The easiest way for me to understand this was using the analogy of RAW vs. JPEG for photos.
Imagine you're a photographer deciding between saving your photos in RAW or JPEG format. This choice is quite similar to a technique used in artificial intelligence called 'quantization', especially in the context of Large Language Models (LLMs) like ChatGPT.
RAW Images: They are like the unfiltered, complete data from your camera. They offer the highest quality and detail, perfect for professional editing. But they're big files and take up a lot of space.
JPEG Images: When you click a photo and save it as a JPEG, the camera does some behind-the-scenes work to compress the file. This makes it more manageable and easier to share, but you lose some of the finer details and editing flexibility.

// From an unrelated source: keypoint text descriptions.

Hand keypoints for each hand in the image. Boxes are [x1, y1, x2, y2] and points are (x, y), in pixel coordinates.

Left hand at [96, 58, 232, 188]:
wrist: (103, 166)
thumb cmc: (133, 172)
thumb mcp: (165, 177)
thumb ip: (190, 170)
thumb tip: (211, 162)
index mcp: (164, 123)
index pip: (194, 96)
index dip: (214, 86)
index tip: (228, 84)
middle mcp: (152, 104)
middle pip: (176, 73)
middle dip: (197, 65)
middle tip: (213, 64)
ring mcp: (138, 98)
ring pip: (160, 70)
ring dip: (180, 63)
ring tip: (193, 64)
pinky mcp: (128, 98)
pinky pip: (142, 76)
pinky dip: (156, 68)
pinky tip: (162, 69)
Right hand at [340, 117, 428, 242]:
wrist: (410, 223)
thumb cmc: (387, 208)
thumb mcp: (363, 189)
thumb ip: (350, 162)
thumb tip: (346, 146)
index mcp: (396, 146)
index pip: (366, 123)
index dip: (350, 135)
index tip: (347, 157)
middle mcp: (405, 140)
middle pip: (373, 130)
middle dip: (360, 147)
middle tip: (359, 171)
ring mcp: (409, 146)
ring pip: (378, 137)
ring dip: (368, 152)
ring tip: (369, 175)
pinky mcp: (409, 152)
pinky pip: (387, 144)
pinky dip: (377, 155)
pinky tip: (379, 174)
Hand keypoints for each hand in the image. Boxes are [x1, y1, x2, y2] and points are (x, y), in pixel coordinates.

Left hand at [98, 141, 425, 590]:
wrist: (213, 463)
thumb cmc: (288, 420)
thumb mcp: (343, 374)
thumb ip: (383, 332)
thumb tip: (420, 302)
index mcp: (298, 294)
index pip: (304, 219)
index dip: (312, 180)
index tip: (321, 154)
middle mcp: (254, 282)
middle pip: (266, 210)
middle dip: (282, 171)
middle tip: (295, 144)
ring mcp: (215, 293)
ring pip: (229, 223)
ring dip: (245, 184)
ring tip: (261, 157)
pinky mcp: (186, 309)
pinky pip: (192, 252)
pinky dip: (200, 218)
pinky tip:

High-Precision Weights in LLMs (RAW Format): Think of LLMs initially having high-precision, detailed data (like RAW images). It's rich in information, allowing the model to perform complex tasks with great accuracy. But, it's also big and resource-intensive.
Quantized LLMs (JPEG Format): Quantization is like converting RAW to JPEG. It simplifies the model's data, making it smaller and faster to work with, much like a compressed JPEG file. The trade-off? Just a bit of precision, similar to losing some image details in JPEG.
By quantizing, we can deploy smarter AI on more devices, even those with limited resources. It's like being able to share beautiful photos without needing huge storage space. Just as photographers choose between RAW and JPEG, we can use quantization to balance between the model's depth of knowledge (accuracy) and practical deployment (size and speed).
Using a 5K quantized model, I've been able to run llama2 quite easily on a medium-end laptop without too much loss in quality - best part it's all running locally, and I don't need to worry about data privacy. This technique has a lot of potential for LMICs which may be compute constrained and/or have concerns about data privacy/sovereignty.